### 課題の指示:
矛盾のバグに関する引用文の「これは、目的を果たすために施」から「目的のためにしたことが裏目に出ている、そんな矛盾の事例はほかにもあります。」まで（両端を含む）を、「デザイン」を「意匠」に置き換えて書き直しなさい。

### 引用文:

■ ■ ■ ■

1.矛盾のバグ(コントラディクション・バグ)

 これは、目的を果たすために施したデザインによって反対の効果が出てしまい、結局目的を果たせなくなってしまうバグです。

 iPhoneは世界中に広まったモバイルツールの一つです。アップル社の製品はもともとデザインと美しさが重視され、材質やパーツ構成を含めて形状が細かく計算されています。しかし、iPhoneを裸で持つ人はあまりいません。せっかくのデザインなのに「傷をつけたくないから」とカバーをつけて使い、美しい姿を見るのは買ったときだけという人がほとんどなのです。これも実は矛盾のバグになります。

 目的のためにしたことが裏目に出ている、そんな矛盾の事例はほかにもあります。

 たとえば昔、飲食店で見かけたハエ取り紙もそうです。本来はハエのいない清潔な店内にしたいと考えるから置くものですが、ハエ取り紙がむき出しに吊されていては捕まえた虫がずっとユーザーの目に触れます。すると、かえって気持ちのよい空間ではなくなってしまうのです。

■ ■ ■ ■

### 提示資料:
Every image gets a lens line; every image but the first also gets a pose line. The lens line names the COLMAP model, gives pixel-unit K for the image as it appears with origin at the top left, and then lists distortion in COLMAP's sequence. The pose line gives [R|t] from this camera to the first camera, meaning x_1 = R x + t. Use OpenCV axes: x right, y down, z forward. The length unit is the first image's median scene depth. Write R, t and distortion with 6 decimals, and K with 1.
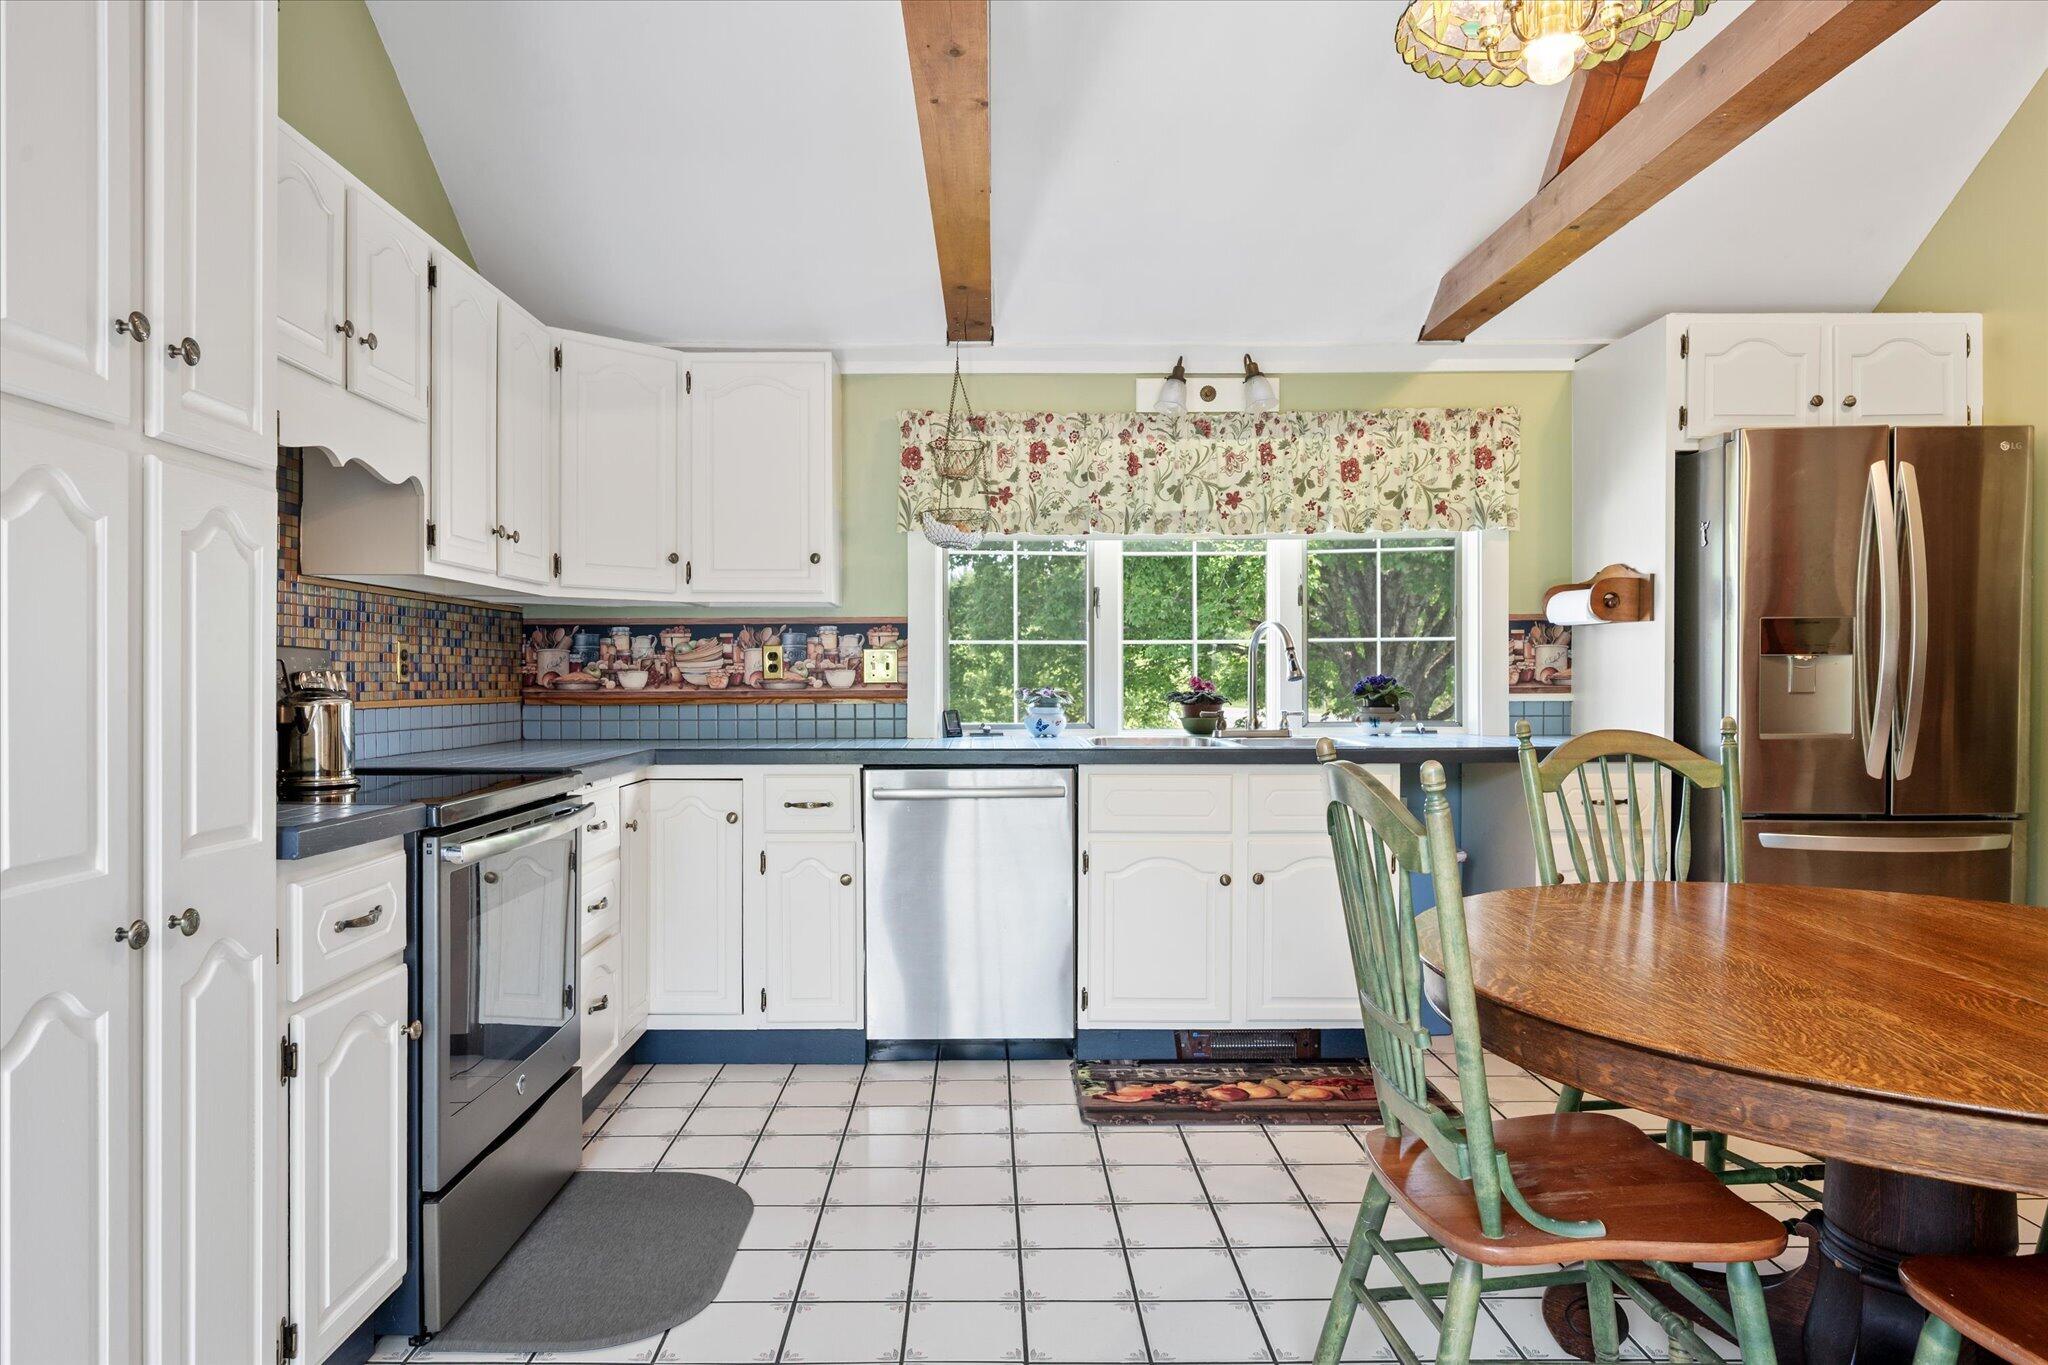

■ ■ ■ ■

### 完成した解答:
これは、目的を果たすために施した意匠によって反対の効果が出てしまい、結局目的を果たせなくなってしまうバグです。

 iPhoneは世界中に広まったモバイルツールの一つです。アップル社の製品はもともと意匠と美しさが重視され、材質やパーツ構成を含めて形状が細かく計算されています。しかし、iPhoneを裸で持つ人はあまりいません。せっかくの意匠なのに「傷をつけたくないから」とカバーをつけて使い、美しい姿を見るのは買ったときだけという人がほとんどなのです。これも実は矛盾のバグになります。

 目的のためにしたことが裏目に出ている、そんな矛盾の事例はほかにもあります。